“Inflation continued to be of paramount concern to consumers; 47% of consumers blamed inflation for eroding their living standards, just one point shy of the all-time high last reached during the Great Recession” of 2008-2009, University of Michigan Surveys of Consumers Director Joanne Hsu said in a statement on the poll.
The UMich Consumer Sentiment Index stood at 50 for June, down 14.4% from May’s reading of 58.4. Year-on-year, it was down 41.5% from the June 2021 reading of 85.5.
Consumer spending accounts for 70% of US gross domestic product.
Hsu said June’s worsening of the Consumer Sentiment Index from May’s record low came as Americans across income, age, education, geographic region, political affiliation, stock-holding and home-ownership status showed large declines in their optimism about the US economy.
“About 79% of consumers expected bad times in the year ahead for business conditions, the highest since 2009,” Hsu said. “Consumers also expressed the highest level of uncertainty over long-run inflation since 1991, continuing a sharp increase that began in 2021.”
US inflation, as indicated by the Consumer Price Index (CPI) was at a four-decade high of 8.6% in the year to May.
Selma Hepp, deputy chief economist at property market consultancy CoreLogic, told the Fortune publication on Friday that consumer confidence had likely been “shattered by high inflation and fears of recession.”
After leaving interest rates unchanged at between zero and 0.25% for two years during the coronavirus pandemic, the Federal Reserve, or Fed, has raised them since March, bringing rates now to a high of 1.75%. The central bank has said it will continue with its hikes till current inflation of more than 8% returns to its target of 2% per annum.

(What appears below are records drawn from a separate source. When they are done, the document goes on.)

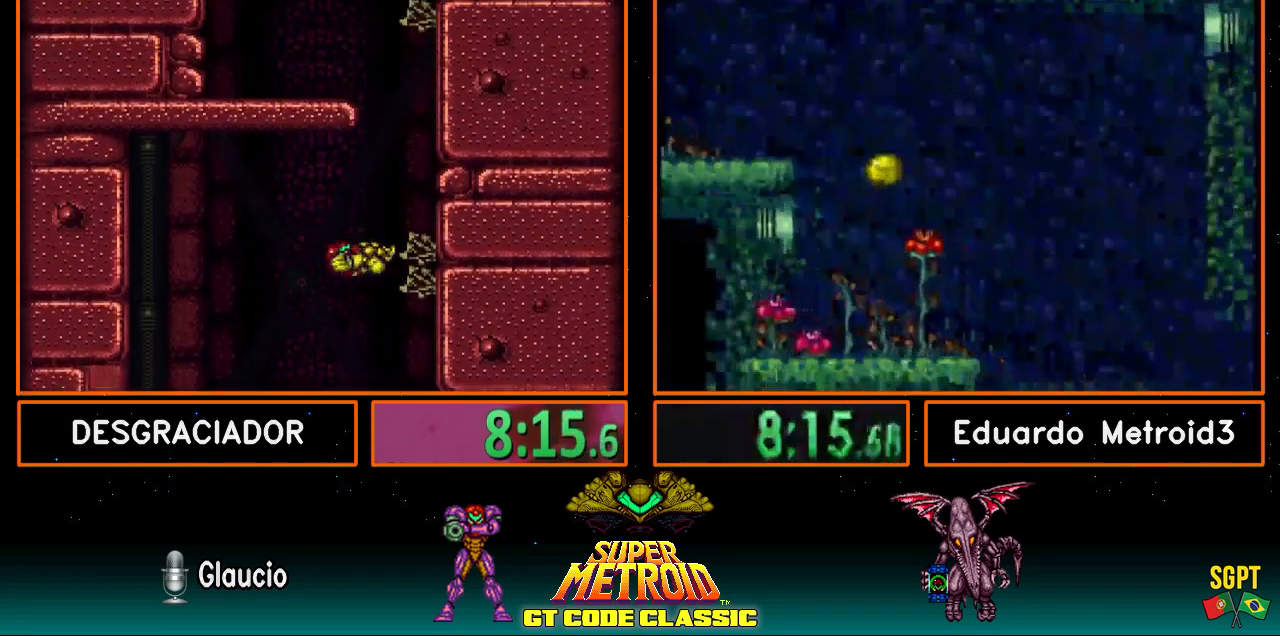
{"buttons": ["A", "DPAD_LEFT"], "events": [[317, "DPAD_RIGHT", "up"], [350, "A", "up"], [350, "DPAD_LEFT", "down"], [400, "A", "down"]]}
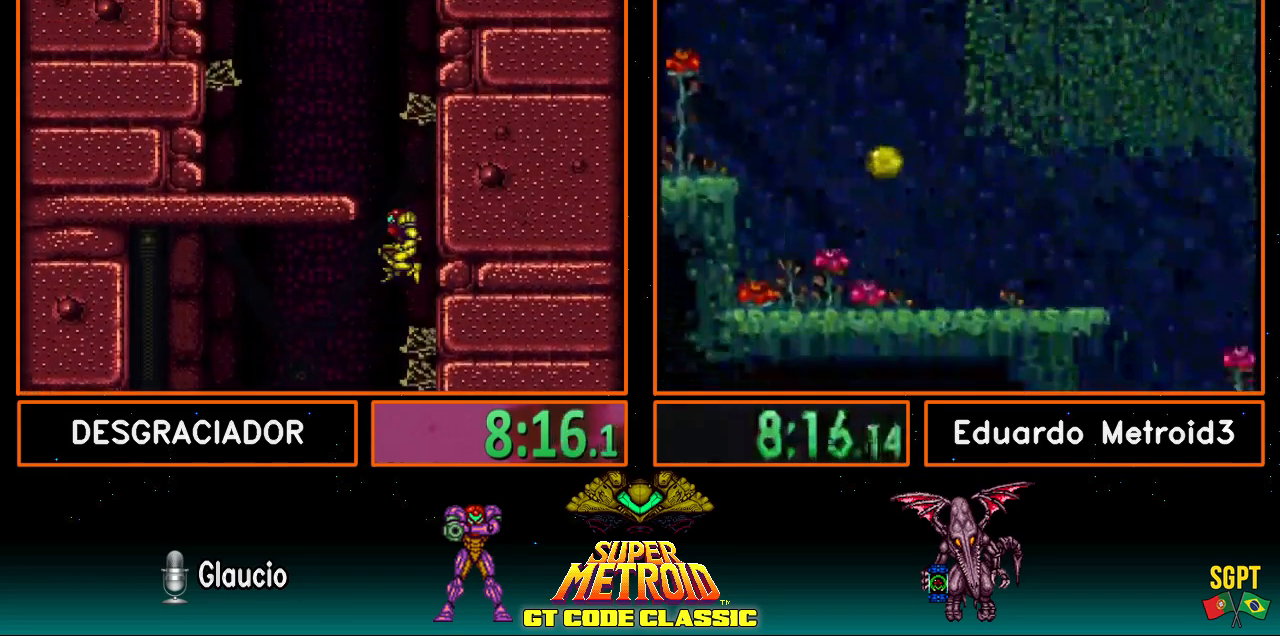
{"buttons": ["B", "DPAD_LEFT"], "events": [[317, "A", "up"], [317, "B", "down"], [317, "L1", "down"], [417, "L1", "up"]]}
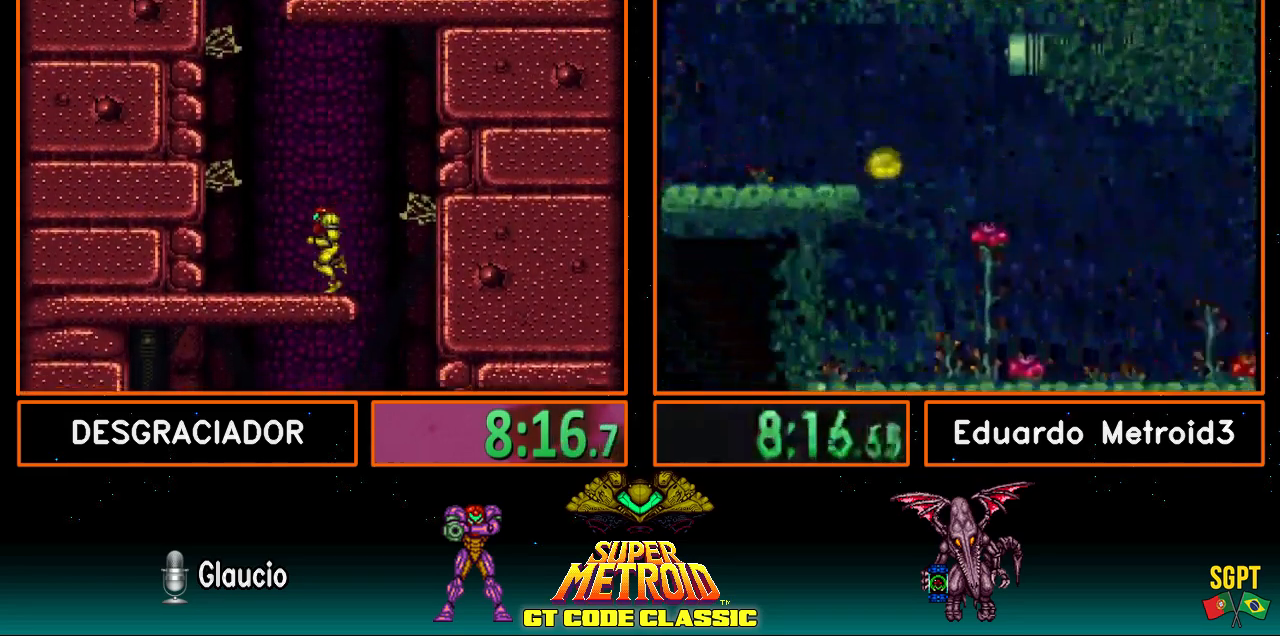
{"buttons": ["A", "DPAD_RIGHT"], "events": [[133, "A", "down"], [133, "B", "up"], [400, "DPAD_LEFT", "up"], [450, "A", "up"], [450, "DPAD_RIGHT", "down"], [500, "A", "down"]]}
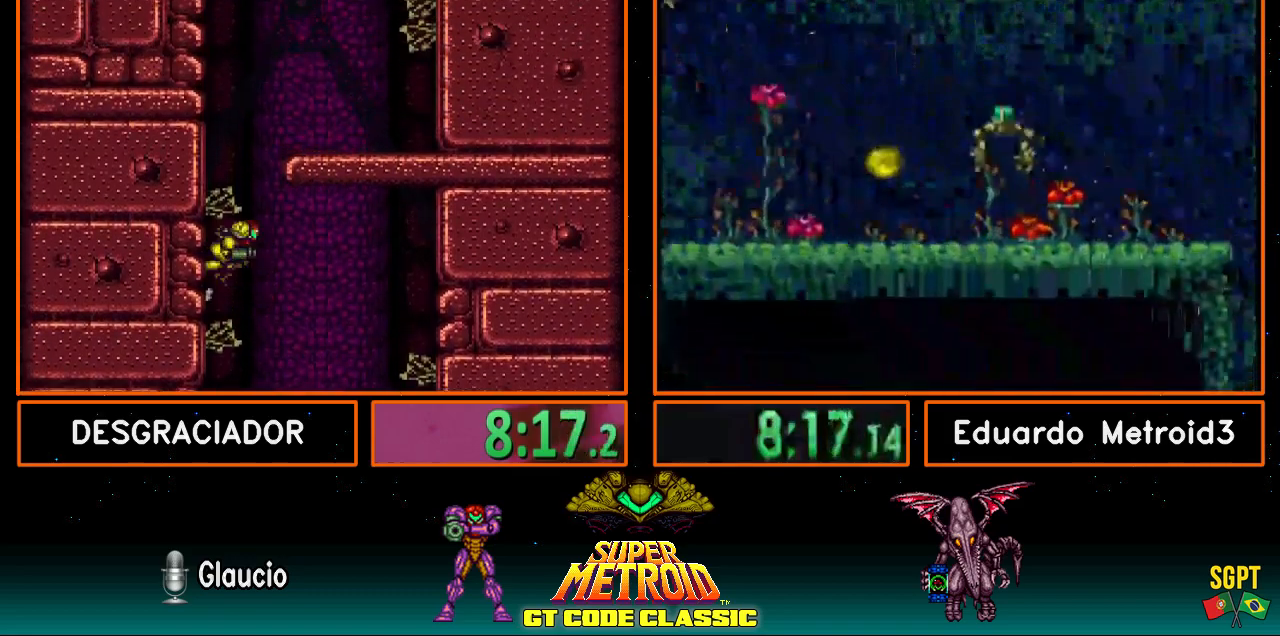
{"buttons": ["A", "DPAD_RIGHT"], "events": [[50, "DPAD_RIGHT", "up"], [100, "DPAD_LEFT", "down"], [317, "DPAD_LEFT", "up"], [350, "DPAD_RIGHT", "down"], [383, "A", "up"], [433, "A", "down"]]}
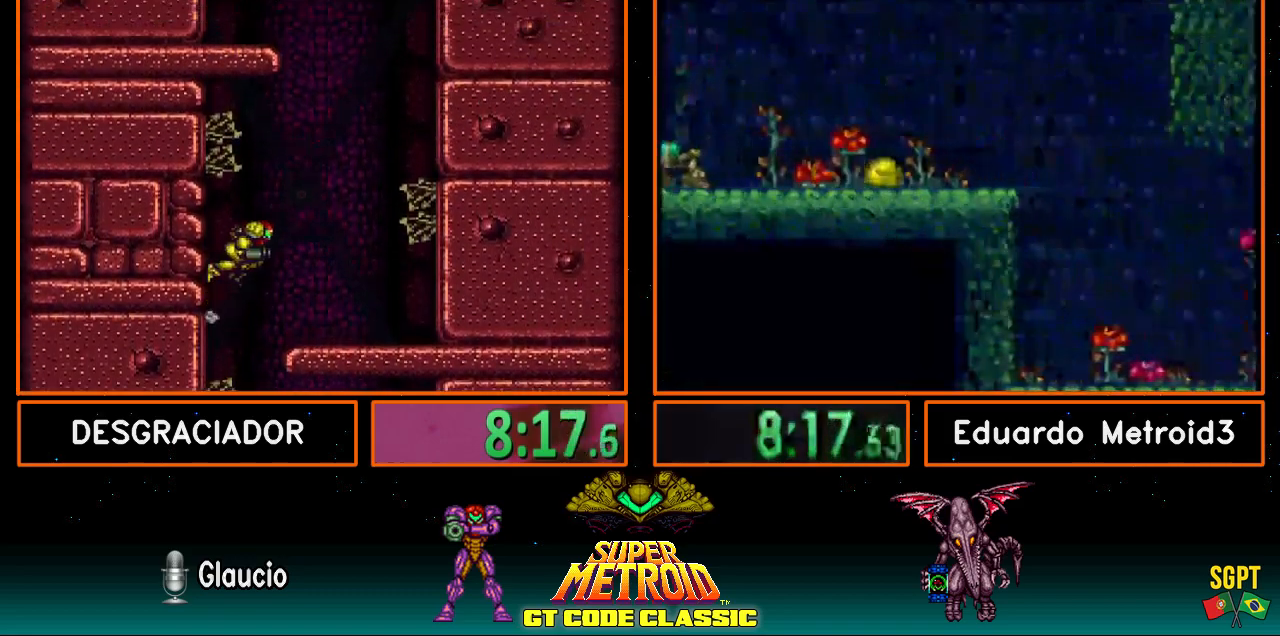
{"buttons": ["A", "DPAD_LEFT"], "events": [[317, "DPAD_RIGHT", "up"], [400, "DPAD_LEFT", "down"]]}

Economists, however, fear that the Federal Reserve will push the economy into a recession with its quantum of rate hikes. This month’s 75-basis point, or three quarter percent point, increase by the Federal Reserve was the highest in 28 years. The economy contracted by 1.4% in the first quarter of the year and will slip into a recession if it does not return to positive growth by the end of the second quarter.